The same low-latency benefits mentioned above apply here. A 5G connection between the car, the web and your mobile device could allow more granular monitoring of battery level when, for example, you're plugged into a public charging station. Instantaneous updates could help you catch that annoying neighbor who keeps unplugging your EV in the act.
I usually use a smartphone app to search for electric car-charging stations, but more robust 5G data in the dashboard could make it easier to find charging stations with your EV's infotainment. / Antuan Goodwin/Roadshow
While on the road, a faster connection to infrastructure and traffic monitoring can help smart EVs plan efficient routes that maximize range. Meanwhile, more robust connections to charging networks could mean an end to arriving to a charging station only to find it occupied.
The road to autonomy
In the short term, autonomous vehicles will have to share the road with human drivers. So onboard processing will be more important to self-driving cars than cloud computing. They'll have to be able to react to unpredictable driving conditions, even in areas where connectivity isn't so great. However, that doesn't mean that there won't be any short-term benefits to 5G-connected self-driving cars.
Udelv, for example, is testing self-driving delivery vehicles in California. Per state law, a human "safety driver" is required during testing phase to aid in tricky situations like construction zones. Eventually, the startup hopes to use low-latency networks and remote safety drivers that can command the trucks from a central data center.
A 5G connection would, in theory, allow a few humans to monitor a fleet of autonomous trucks with the zero input lag that's necessary for safe remote control. No doubt autonomous tech companies like Waymo and Uber, automakers and other self-driving startups are eyeing 5G for this very reason.
Autonomous car startups like Udelv hope to use the low-latency connectivity like 5G to enable remote safety drivers to monitor and control their electric delivery trucks during the testing phase. / Udelv
The truly self-driving car and beyond
Looking further down the road to a day when truly self-driving cars are more widespread, 5G connectivity will begin to play a much larger role.
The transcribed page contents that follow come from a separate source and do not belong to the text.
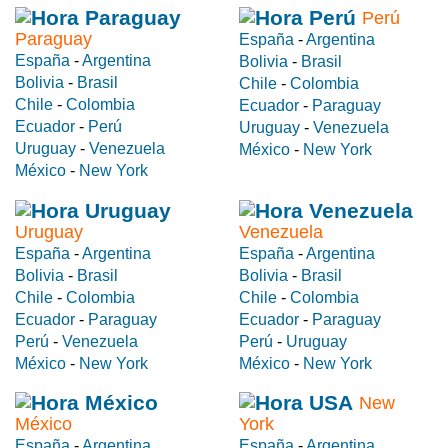
Perú
Paraguay
España
-
Argentina
España
-
Argentina
Bolivia
-
Brasil
Bolivia
-
Brasil
Chile
-
Colombia
Chile
-
Colombia
Ecuador
-
Paraguay
Ecuador
-
Perú
Uruguay
-
Venezuela
Uruguay
-
Venezuela
México
-
New York
México
-
New York
Uruguay
Venezuela
España
-
Argentina
España
-
Argentina
Bolivia
-
Brasil
Bolivia
-
Brasil
Chile
-
Colombia
Chile
-
Colombia
Ecuador
-
Paraguay
Ecuador
-
Paraguay
Perú
-
Venezuela
Perú
-
Uruguay
México
-
New York
México
-
New York
New
México
York
España
-
Argentina
España
-
Argentina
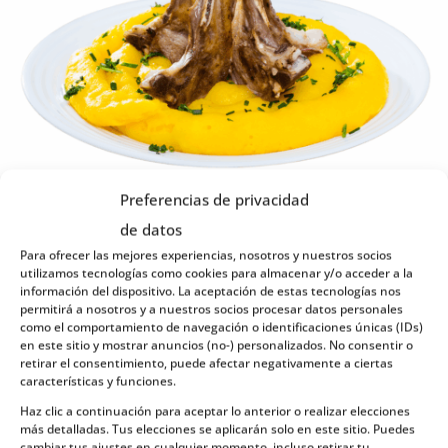
Preferencias de privacidad
Pinnekjøtt es otra de las comidas típicas de Noruega
de datos
en Navidad, sobre todo, en los fiordos del oeste
Para ofrecer las mejores experiencias, nosotros y nuestros socios
(como los fiordos de Hardanger y Sogne, entre
utilizamos tecnologías como cookies para almacenar y/o acceder a la
información del dispositivo. La aceptación de estas tecnologías nos
otros).
Pinnekjøtt se traduce como «carne de
permitirá a nosotros y a nuestros socios procesar datos personales
como el comportamiento de navegación o identificaciones únicas (IDs)
palo» y proviene, justamente, del método de
en este sitio y mostrar anuncios (no-) personalizados. No consentir o
cocción usado
,
que tradicionalmente ha sido
retirar el consentimiento, puede afectar negativamente a ciertas
características y funciones.
cocinar al vapor la carne en palitos de abedul.
Haz clic a continuación para aceptar lo anterior o realizar elecciones
más detalladas. Tus elecciones se aplicarán solo en este sitio. Puedes
Para preparar Pinnekjøtt, las costillas de cordero se
cambiar tus ajustes en cualquier momento, incluso retirar tu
Autonomous cars that can communicate with each other (V2V) and the infrastructure (V2X) have the potential to pull off all sorts of neat tricks. Platooning, for example, allows self-driving car or trucks to move together in formation, reducing aerodynamic losses on the highway and drastically reducing traffic inefficiency in urban areas.
The next time you're at a traffic light, watch how the cars start moving one after another when the light turns green and how much time is wasted waiting for (often distracted) driver to react. Now imagine every car in a column taking off simultaneously the instant the light changes. This would only be possible with a no-lag connection between the cars and the traffic light, the sort of connection promised by 5G.
Meanwhile, every one of those autonomous cars will be packed to the gills with sensors -- cameras, radar, lidar and more -- collecting petabytes of data every day. Collecting even a fraction of that data is invaluable to improving everything from city planning to just making self-driving cars smarter through distributed computing, but doing so will require a beefy data connection.
From here to the future
From more efficient and entertaining commuting to smarter self-driving cars, this is just the tip of the iceberg. Below the surface are the trucking industry, fleet management, logistics companies and mega retailers, all busy brainstorming ways that big data -- perhaps backed by robust 5G wireless connectivity or whatever lies beyond -- can change the way we move people and goods around the world and into the future.